BM25

The BM25 function scores each document in a corpus according to the document's relevance to a particular text query. For a query with terms $$q_1, \ldots, q_n$$, the BM25 score for document $$d$$ is:

$$ \mbox{BM25}(d) = \sum{i=1}^n IDF(q_i) \frac{f(q_i) (k_1+1)}{f(q_i) + k_1 (1-b+b*|D|/d{avg}))}

$$ where:

  • $$f(q_i)$$ is the number of times term $$q_i$$ occurs in document $$d$$,
  • $$|D|$$ is the number of words in document $$d$$,
  • $$d_{avg}$$ is the average number of words per document,
  • $$b$$ and $$k_1$$ are free parameters for Okapi BM25,

The first quantity in the sum is the inverse document frequency. For a corpus with $$N$$ documents, inverse document frequency for term $$q_i$$ is:

$$ \mbox{IDF}(q_i) = \log \frac{N - N(q_i) + 0.5}{N(q_i) + 0.5}

$$ where $$N(q_i)$$ is the number of documents in the corpus that contain term $$q_i$$.

The transformed output is a column of type float with the BM25 score for each document. For more details on the BM25 score see http://en.wikipedia.org/wiki/Okapi_BM25.

The behavior of BM25 for different input data column types is as follows:

  • dict : Each (key, value) pair is treated as count associated with the key for this row. A common example is to have a dict element contain a bag-of-words representation of a document, where each key is a word and each value is the number of times that word occurs in the document. All non-numeric values are ignored.

  • list : The list is converted to bag of words of format, where the keys are the unique elements in the list and the values are the counts of those unique elements. After this step, the behaviour is identical to dict.
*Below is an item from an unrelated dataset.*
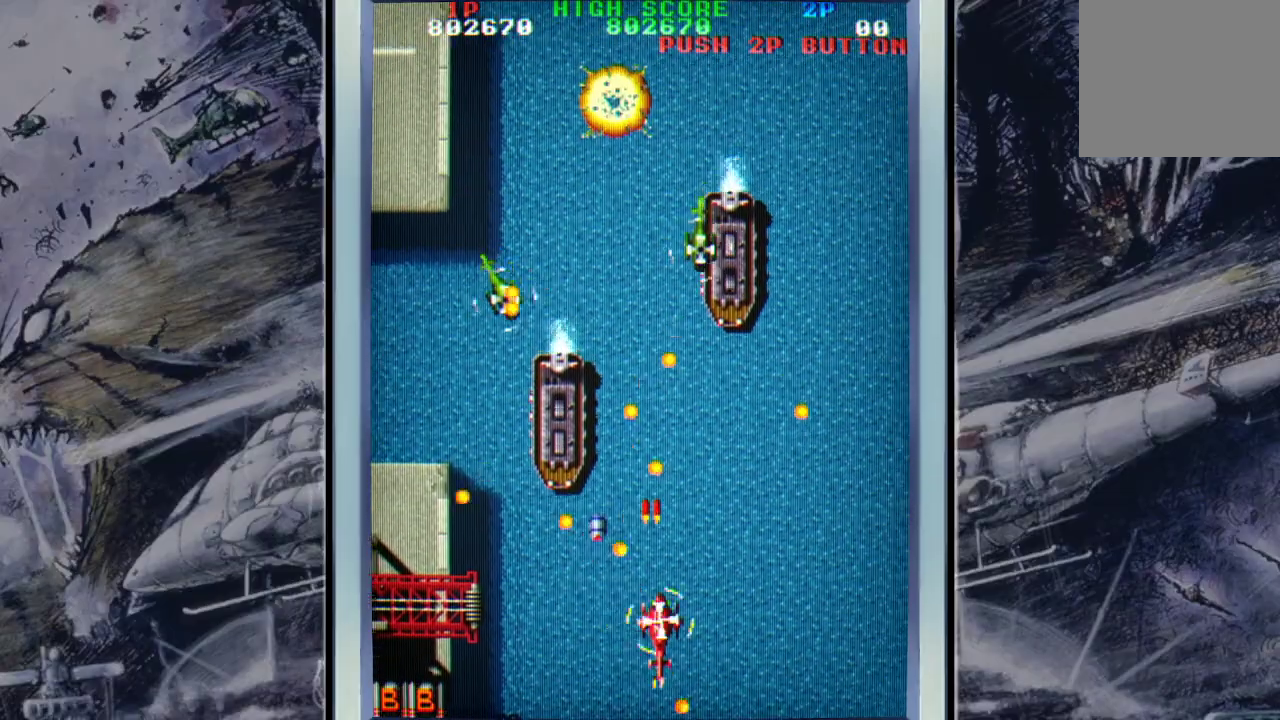
{"buttons": [], "left_stick": "down-right", "events": [[33, "A", "up"], [100, "A", "down"], [233, "A", "up"], [333, "A", "down"], [333, "left_stick", "up-right"], [433, "A", "up"], [467, "left_stick", "down-right"]]}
  • string : Behaves identically to a dict, where the dictionary is generated by converting the string into a bag-of-words format. For example, "I really like really fluffy dogs" would get converted to {'I' : 1, 'really': 2, 'like': 1,'fluffy': 1, 'dogs':1}.

Introductory Example

import graphlab as gl

# Create data.
sf = gl.SFrame({'docs': [{'this': 1, 'is': 1, 'a': 2, 'sample': 1},
                         {'this': 1, 'is': 1, 'another': 2, 'example': 3},
                         {'final': 1, 'doc': 1, 'here': 2}]})

# Create a query set 
query = ['a','query','example']

# Create a BM25 encoder
from graphlab.toolkits.feature_engineering import BM25
encoder = gl.feature_engineering.create(dataset = sf, transformers = BM25(feature = 'docs', query = query))

# Transform the data.
transformed_sf = encoder.transform(sf)
 Data:
+----------------+
|      docs      |
+----------------+
| 0.744711615513 |
| 0.789682123696 |
|      0.0       |
+----------------+
[3 rows x 1 columns]
# Save the transformer.
encoder.save('save-path')

# Return the indices in the encoding.
encoder['document_frequencies']
Data:
+----------------+---------+--------------------+
| feature_column |   term  | document_frequency |
+----------------+---------+--------------------+
|      docs      |    a    |         1          |
|      docs      | example |         1          |
+----------------+---------+--------------------+
[2 rows x 3 columns]

Fitting and Transforming

import graphlab as gl

# Dictionary Input:
sf = gl.SFrame({'docs': [{'this': 1, 'is': 1, 'a': 2, 'sample': 1},
                         {'this': 1, 'is': 1, 'another': 2, 'example': 3},
                         {'final': 1, 'doc': 1, 'here': 2}]})
# Create a query set 
query = ['a','query','example']
encoder = gl.feature_engineering.BM25(feature = 'docs', query = query)
encoder = encoder.fit(data = sf)
transformed_sf = encoder.transform(data = sf)
transformed_sf
+----------------+
|      docs      |
+----------------+
| 0.744711615513 |
| 0.789682123696 |
|      0.0       |
+----------------+
[3 rows x 1 columns]
# List Input:
l1 = ['this', 'is', 'a', 'a', 'sample']
l2 = ['this', 'is', 'another', 'another', 'example', 'example', 'example']
l3 = ['final', 'doc', 'here', 'here']
sf = gl.SFrame({'docs' : [l1,l2,l3]})

# Create a query set 
query = ['a','query','example']
encoder = gl.feature_engineering.BM25(feature = 'docs', query = query)
encoder = encoder.fit(data = sf)
transformed_sf = encoder.transform(data = sf)
transformed_sf
+----------------+
|      docs      |
+----------------+
| 0.744711615513 |
| 0.789682123696 |
|      0.0       |
+----------------+
[3 rows x 1 columns]
# String Input:
s1 = 'this is a a sample'
s2 = 'this is another another example example example'
s3 = 'final doc here here'
sf = gl.SFrame({'docs' : [s1,s2,s3]})

# Create a query set 
query = ['a','query','example']
encoder = gl.feature_engineering.BM25(feature = 'docs', query = query)
encoder = encoder.fit(data = sf)
transformed_sf = encoder.transform(data = sf)
transformed_sf
+----------------+
|      docs      |
+----------------+
| 0.744711615513 |
| 0.789682123696 |
|      0.0       |
+----------------+
[3 rows x 1 columns]